With this approach, we can use any kind of SQLAlchemy type. For example, if we were building a mapping application, we could store spatial information:
from typing import Optional
from geoalchemy2.types import Geography
from sqlmodel import Field, SQLModel, create_engine
class BusStop(SQLModel, table=True):
id: Optional[int] = Field(default=..., primary_key=True)
latlng: Geography = Field(sa_type=Geography(geometry_type="POINT", srid=4326))
sqlite_file_name = "database.db"
sqlite_url = f"sqlite:///{sqlite_file_name}"
engine = create_engine(sqlite_url, echo=True)
SQLModel.metadata.create_all(engine)
Supported Types¶
Python types are mapped to column types as so:
Python type | SQLAlchemy type | Database column types |
---|---|---|
str | String | VARCHAR |
int | Integer | INTEGER |
float | Float | FLOAT, REAL, DOUBLE |
bool | Boolean | BOOL or TINYINT |
datetime.datetime | DateTime | DATETIME, TIMESTAMP, DATE |
datetime.date | Date | DATE |
datetime.timedelta | Interval | INTERVAL, INT |
datetime.time | Time | TIME, DATETIME |
bytes | LargeBinary | BLOB, BYTEA |
Decimal | Numeric | DECIMAL, FLOAT |
enum.Enum | Enum | ENUM, VARCHAR |
uuid.UUID | GUID | UUID, CHAR(32) |
In addition, the following types are stored as VARCHAR
:
- ipaddress.IPv4Address
- ipaddress.IPv4Network
- ipaddress.IPv6Address
- ipaddress.IPv6Network
- pathlib.Path
- pydantic.EmailStr
IP Addresses¶
IP Addresses from the Python ipaddress
module are stored as text.
import ipaddress
from datetime import UTC, datetime
from pathlib import Path
from uuid import UUID, uuid4
from pydantic import EmailStr
from sqlmodel import Field, SQLModel, create_engine
class Avatar(SQLModel, table=True):
id: UUID = Field(default_factory=uuid4, primary_key=True)
source_ip_address: ipaddress.IPv4Address
upload_location: Path
uploaded_at: datetime = Field(default=datetime.now(tz=UTC))
author_email: EmailStr
Filesystem Paths¶
Paths to files and directories using the Python pathlib
module are stored as text.
import ipaddress
from datetime import UTC, datetime
from pathlib import Path
from uuid import UUID, uuid4
from pydantic import EmailStr
from sqlmodel import Field, SQLModel, create_engine
class Avatar(SQLModel, table=True):
id: UUID = Field(default_factory=uuid4, primary_key=True)
source_ip_address: ipaddress.IPv4Address
upload_location: Path
uploaded_at: datetime = Field(default=datetime.now(tz=UTC))
author_email: EmailStr
Tip
The stored value of a Path is the basic string value: str(Path('../path/to/file'))
. If you need to store the full path
ensure you call absolute()
on the path before setting it in your model.
UUIDs¶
UUIDs from the Python uuid
module are stored as UUID
types in supported databases (just PostgreSQL at the moment), otherwise as a CHAR(32)
.
import ipaddress
from datetime import UTC, datetime
from pathlib import Path
from uuid import UUID, uuid4
from pydantic import EmailStr
from sqlmodel import Field, SQLModel, create_engine
class Avatar(SQLModel, table=True):
id: UUID = Field(default_factory=uuid4, primary_key=True)

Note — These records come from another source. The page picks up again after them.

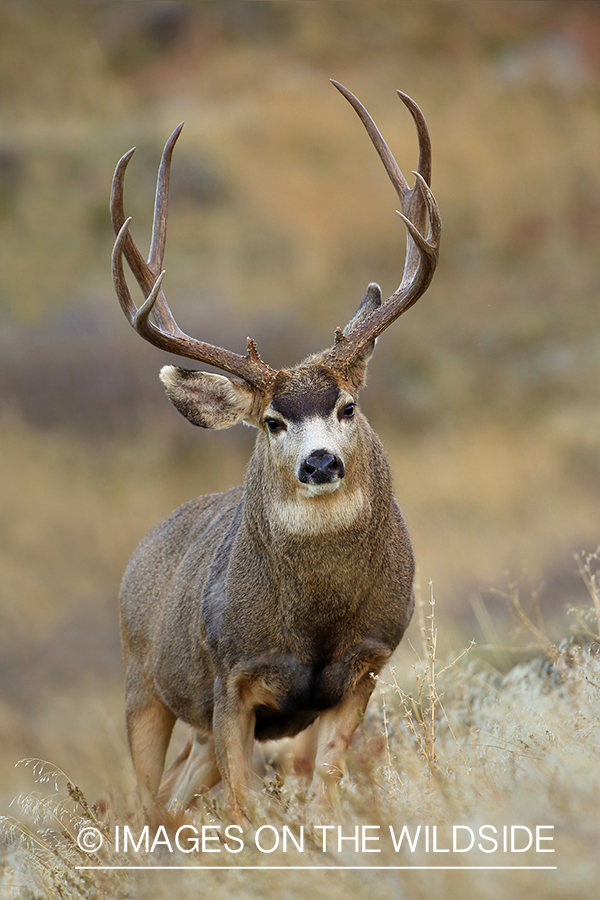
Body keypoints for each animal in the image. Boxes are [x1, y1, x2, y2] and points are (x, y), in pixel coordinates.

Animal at [111, 81, 440, 820]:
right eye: (270, 422)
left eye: (347, 406)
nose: (320, 462)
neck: (315, 622)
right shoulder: (230, 679)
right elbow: (244, 806)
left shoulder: (366, 666)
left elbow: (325, 786)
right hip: (143, 682)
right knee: (144, 806)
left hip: (194, 727)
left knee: (171, 799)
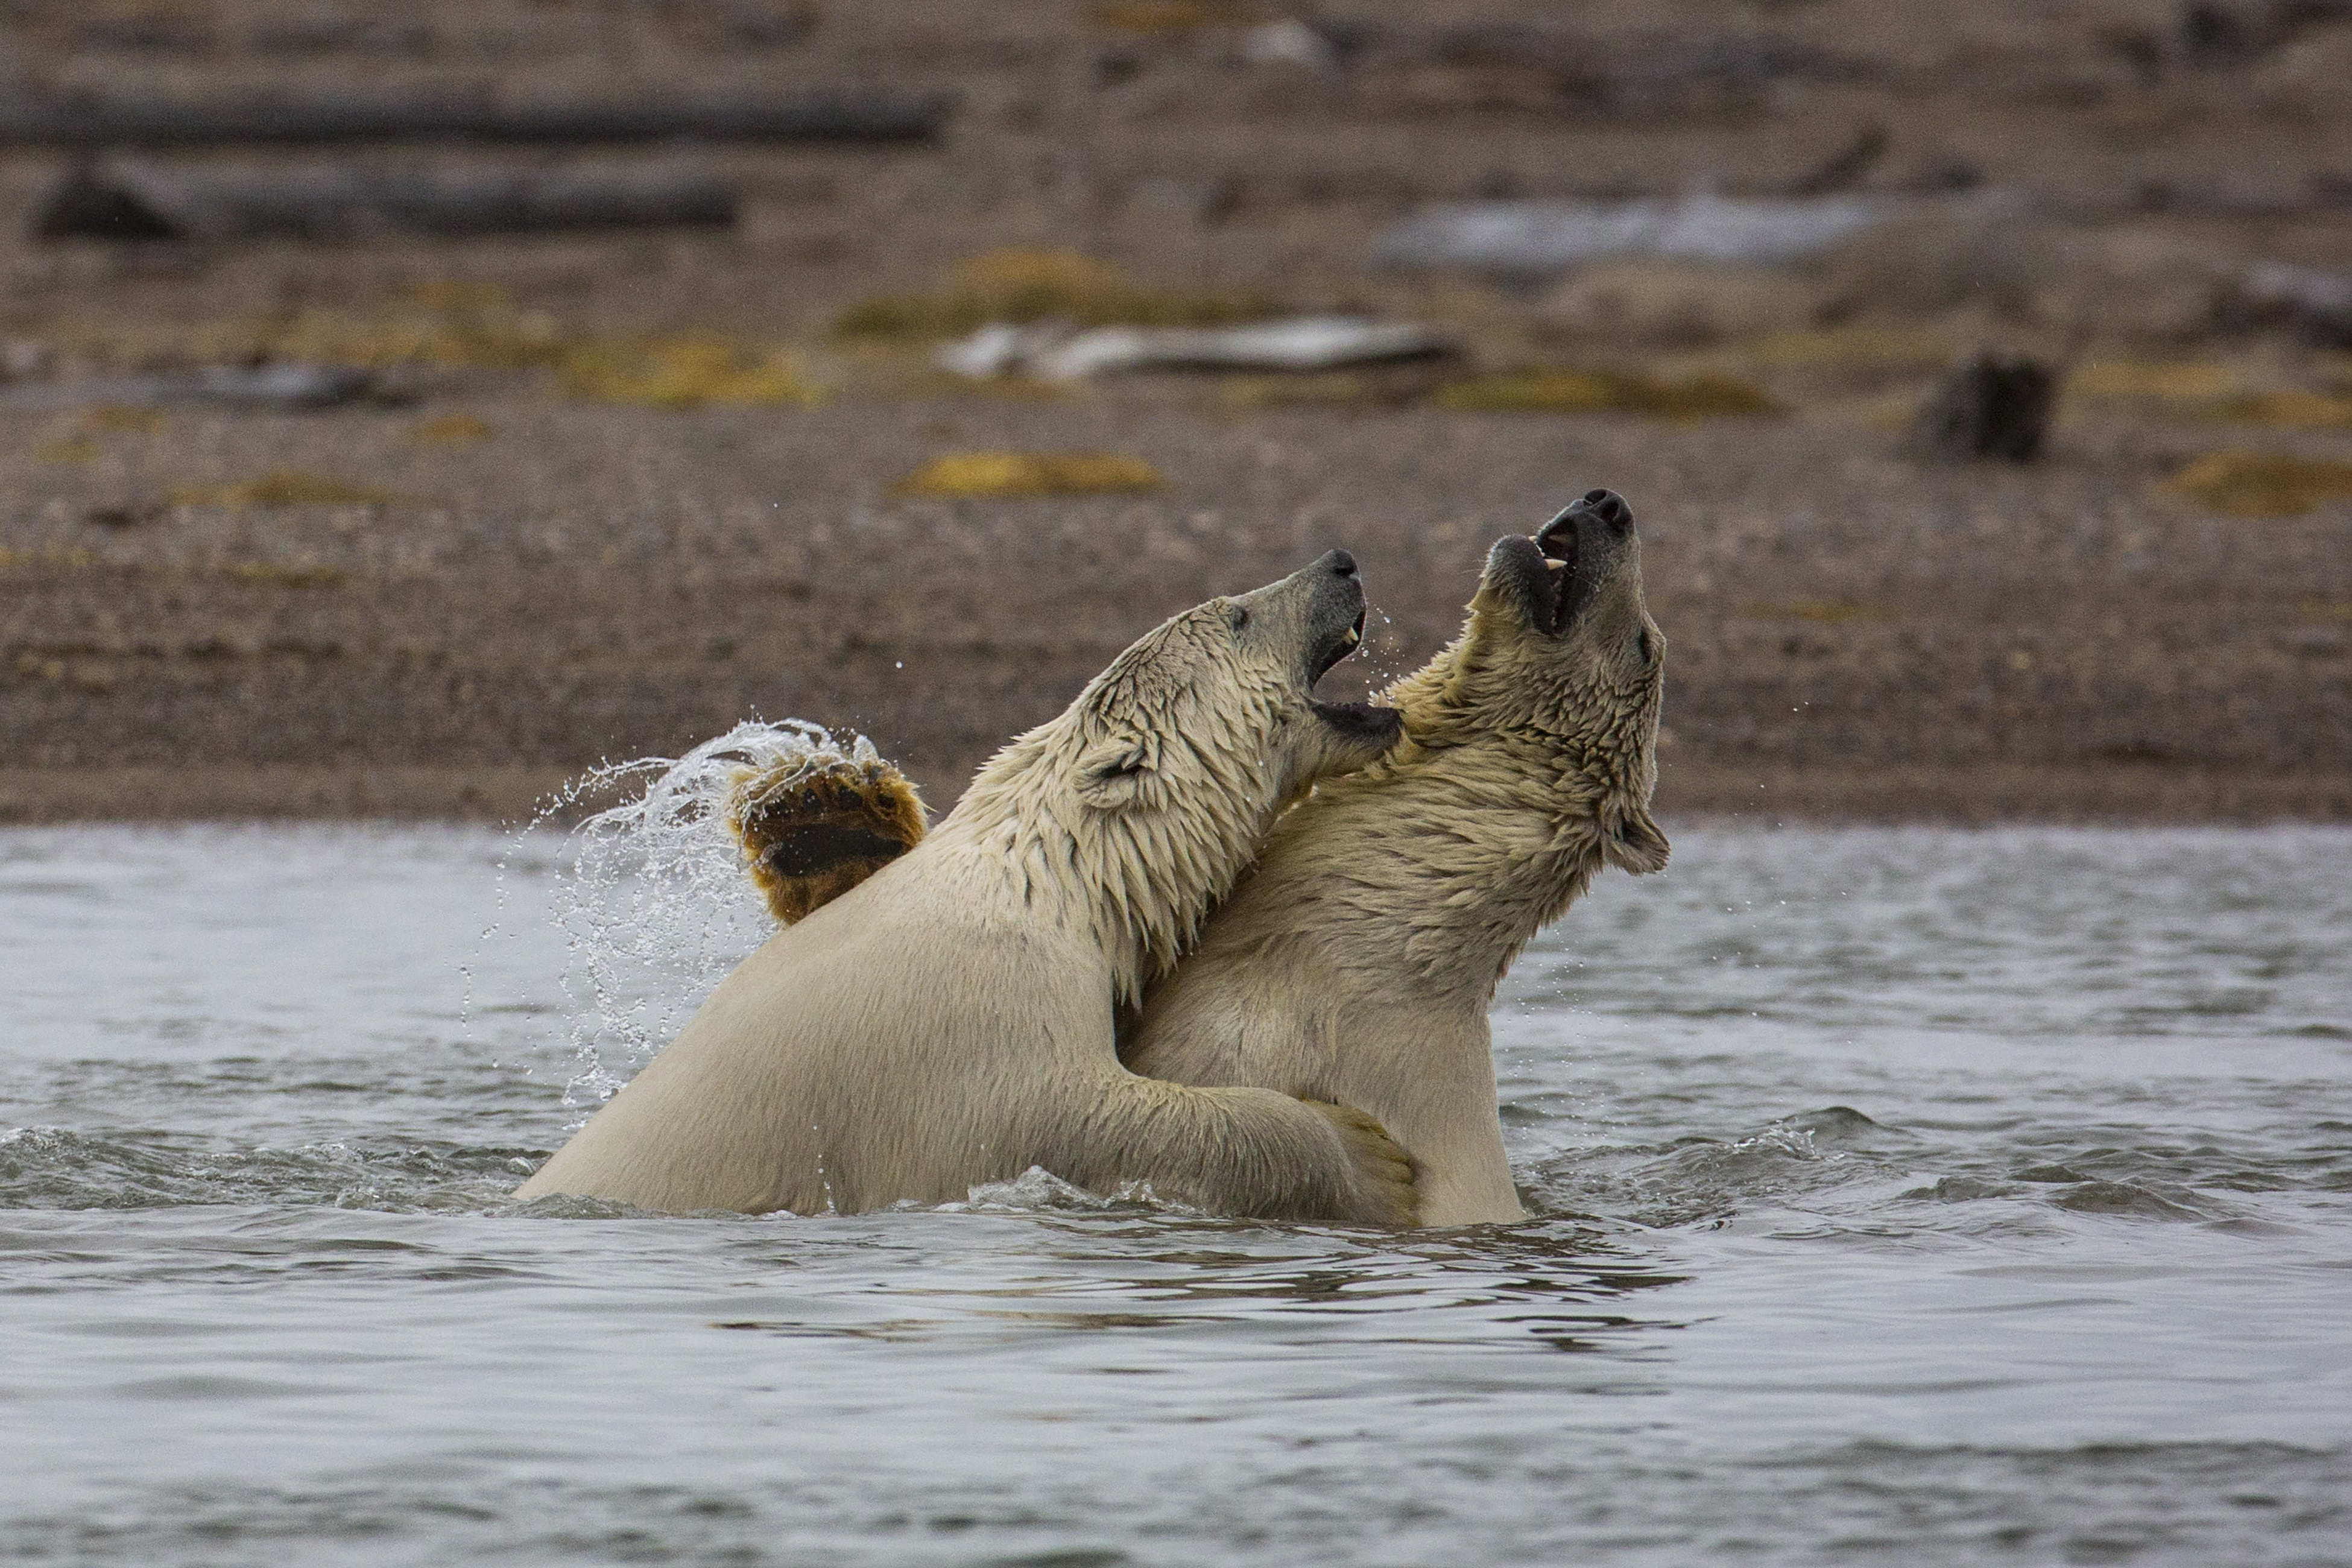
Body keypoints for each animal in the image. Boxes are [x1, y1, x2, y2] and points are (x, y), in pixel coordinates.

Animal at [515, 552, 1411, 1222]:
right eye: (1239, 616)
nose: (1340, 561)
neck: (1056, 875)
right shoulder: (980, 1031)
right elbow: (1103, 1121)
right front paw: (1370, 1156)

source_ip_address: ipaddress.IPv4Address
upload_location: Path
uploaded_at: datetime = Field(default=datetime.now(tz=UTC))
author_email: EmailStr
Email Addresses¶
Email addresses using Pydantic's EmailStr
type
are stored as strings.
import ipaddress
from datetime import UTC, datetime
from pathlib import Path
from uuid import UUID, uuid4
from pydantic import EmailStr
from sqlmodel import Field, SQLModel, create_engine
class Avatar(SQLModel, table=True):
id: UUID = Field(default_factory=uuid4, primary_key=True)
source_ip_address: ipaddress.IPv4Address
upload_location: Path
uploaded_at: datetime = Field(default=datetime.now(tz=UTC))
author_email: EmailStr
Custom Pydantic types¶
As SQLModel is built on Pydantic, you can use any custom type as long as it would work in a Pydantic model. However, if the type is not a subclass of a type from the table above, you will need to specify an SQLAlchemy type to use.